Excerto fornecido:

PROCESSO CONTRAORDENACIONAL
TEMPESTIVIDADE DA IMPUGNAÇÃO JUDICIAL
Sumário

I - Em processo contraordenacional, não pode considerar-se intempestiva a apresentação de impugnação judicial que, embora ocorrida para além do prazo calculado nos termos previstos no artigo 59.º, n.º 3, do Decreto-Lei n.º 433/82, de 27 de outubro, observou contudo o prazo de 20 dias úteis subsequentes ao momento em que se verificou o evento que a autoridade administrativa, tal como havia informado os arguidos no processo, expressamente considerou como decisivo para o início da efetiva contagem de tal prazo.
II - Outro entendimento poria em causa o princípio da proteção da confiança na atuação das autoridades administrativas, bem como o direito fundamental de acesso à justiça e à tutela jurisdicional efetiva, mediante um processo equitativo.

Texto Integral

Processo n.º: 730/24.1T8ILH.P1
Origem: Juízo de Competência Genérica de Ílhavo (Juiz 1)
Recorrente: «A..., S. A.»

(Entradas de dados armazenadas)
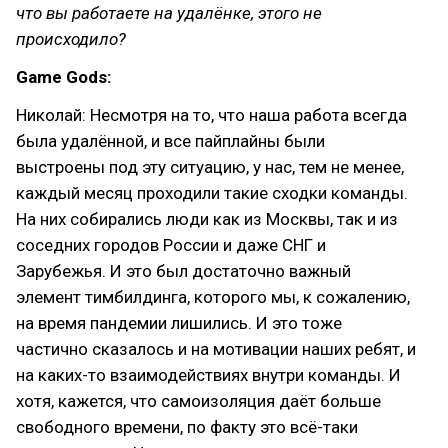
что вы работаете на удалёнке, этого не
происходило?
Game Gods:
Николай: Несмотря на то, что наша работа всегда
была удалённой, и все пайплайны были
выстроены под эту ситуацию, у нас, тем не менее,
каждый месяц проходили такие сходки команды.
На них собирались люди как из Москвы, так и из
соседних городов России и даже СНГ и
Зарубежья. И это был достаточно важный
элемент тимбилдинга, которого мы, к сожалению,
на время пандемии лишились. И это тоже
частично сказалось и на мотивации наших ребят, и
на каких-то взаимодействиях внутри команды. И
хотя, кажется, что самоизоляция даёт больше
свободного времени, по факту это всё-таки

Tarefas do exercício:
(a) Responda a estas perguntas com base no excerto:
(i) Em que diploma se encontra o artigo 59.º, n.º 3, mencionado?
(ii) De quantos dias úteis é o prazo que a impugnação judicial observou?
(iii) Qual é a origem do processo?
(b) Que campos de identificação do processo aparecem no final do excerto? Indique cada um com o respetivo valor.
(c) Resuma o excerto em duas frases.
As linhas não têm qualquer relação com o excerto.

Soluções do exercício:
(a)
(i) No Decreto-Lei n.º 433/82, de 27 de outubro.
(ii) De 20 dias úteis.
(iii) Juízo de Competência Genérica de Ílhavo (Juiz 1).

(b)
Processo n.º: 730/24.1T8ILH.P1
Origem: Juízo de Competência Genérica de Ílhavo (Juiz 1)
Recorrente: «A..., S. A.»

(c) Em processo contraordenacional, não é intempestiva a impugnação judicial apresentada depois do prazo calculado nos termos do artigo 59.º, n.º 3, do Decreto-Lei n.º 433/82 se ela respeitou os 20 dias úteis seguintes ao evento que a autoridade administrativa, como informara os arguidos, considerou decisivo para o início da contagem. Outro entendimento poria em causa o princípio da proteção da confiança na atuação das autoridades administrativas e o direito fundamental de acesso à justiça e à tutela jurisdicional efetiva, mediante um processo equitativo.